Each line that holds the word "CROSS" counts once; give the total for the records below and nothing else.

#### SOURCE DATA
-- Opening Marker --

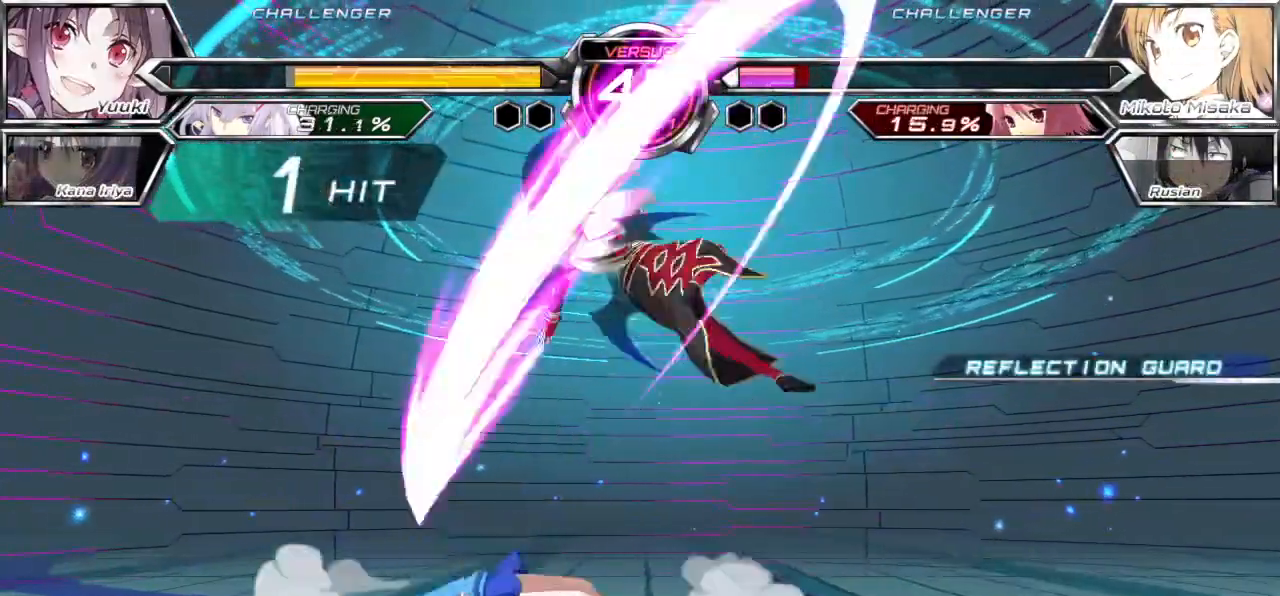
{"dt_ms": 500, "buttons": [], "left_stick": "left"}
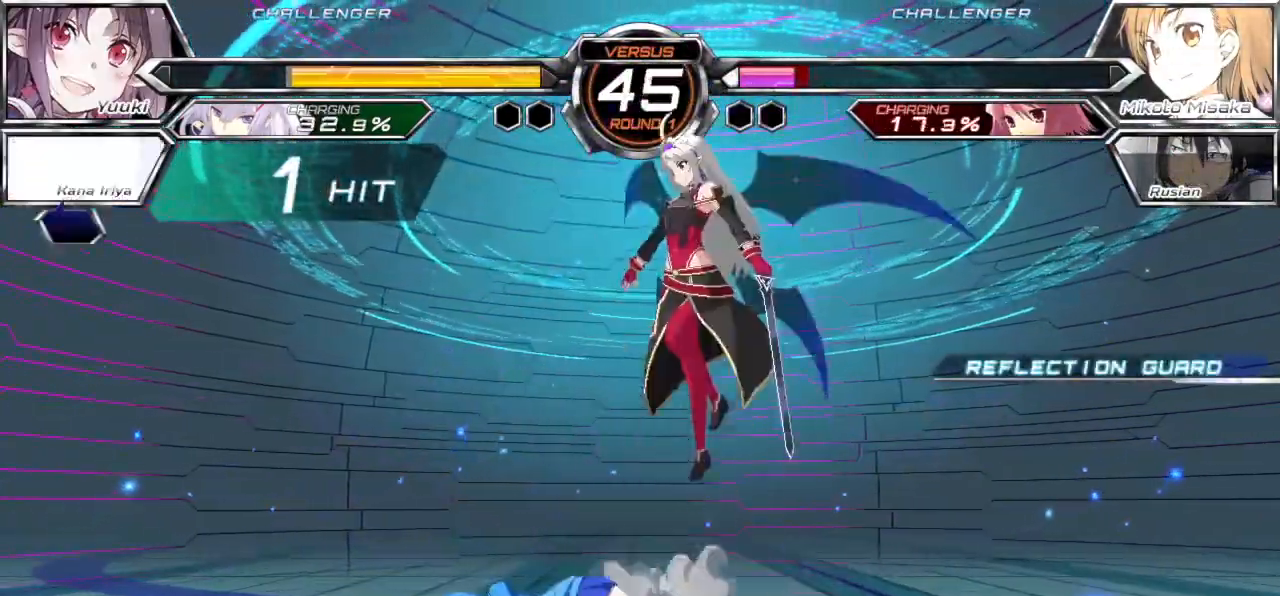
{"dt_ms": 500, "buttons": [], "left_stick": "left", "events": [[33, "left_stick", "center"], [200, "left_stick", "down"], [300, "CROSS", "down"], [300, "SQUARE", "down"], [317, "left_stick", "center"], [367, "CROSS", "up"], [367, "SQUARE", "up"], [500, "left_stick", "left"]]}
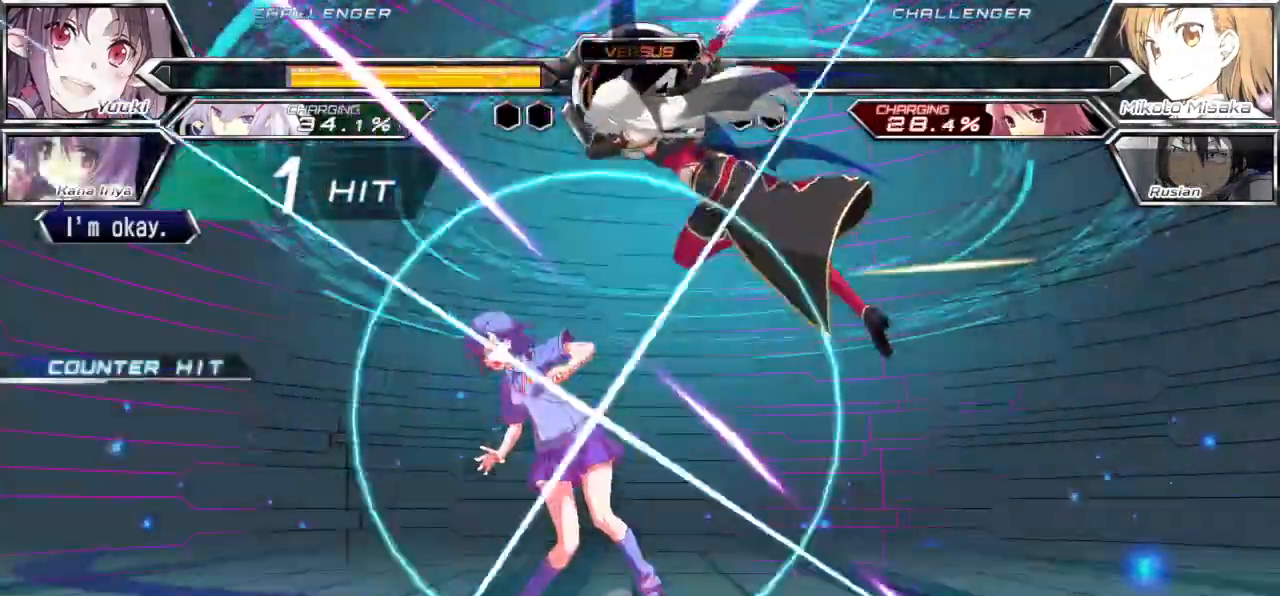
{"dt_ms": 500, "buttons": [], "left_stick": "down-left", "events": [[317, "left_stick", "down-left"]]}
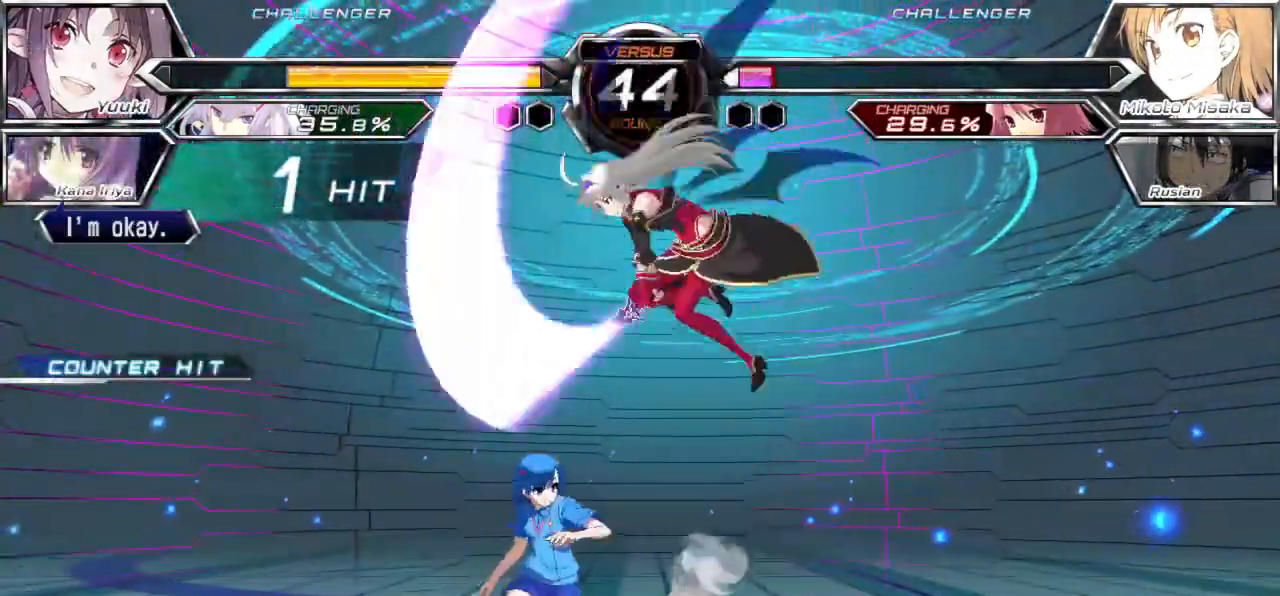
{"dt_ms": 500, "buttons": [], "left_stick": "center", "events": [[350, "CROSS", "down"], [383, "left_stick", "down-right"], [433, "CROSS", "up"], [483, "left_stick", "center"]]}
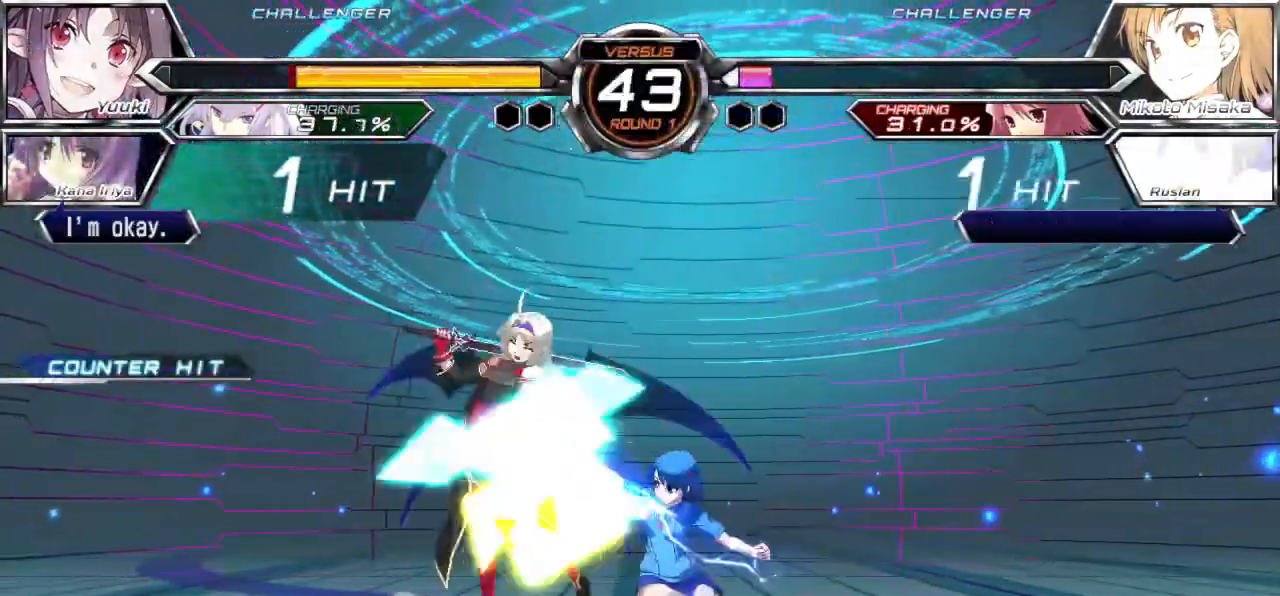
{"dt_ms": 500, "buttons": [], "left_stick": "center", "events": [[33, "SQUARE", "down"], [117, "SQUARE", "up"], [317, "TRIANGLE", "down"], [400, "TRIANGLE", "up"]]}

-- Closing Marker --

#### WRITTEN SOLUTION
2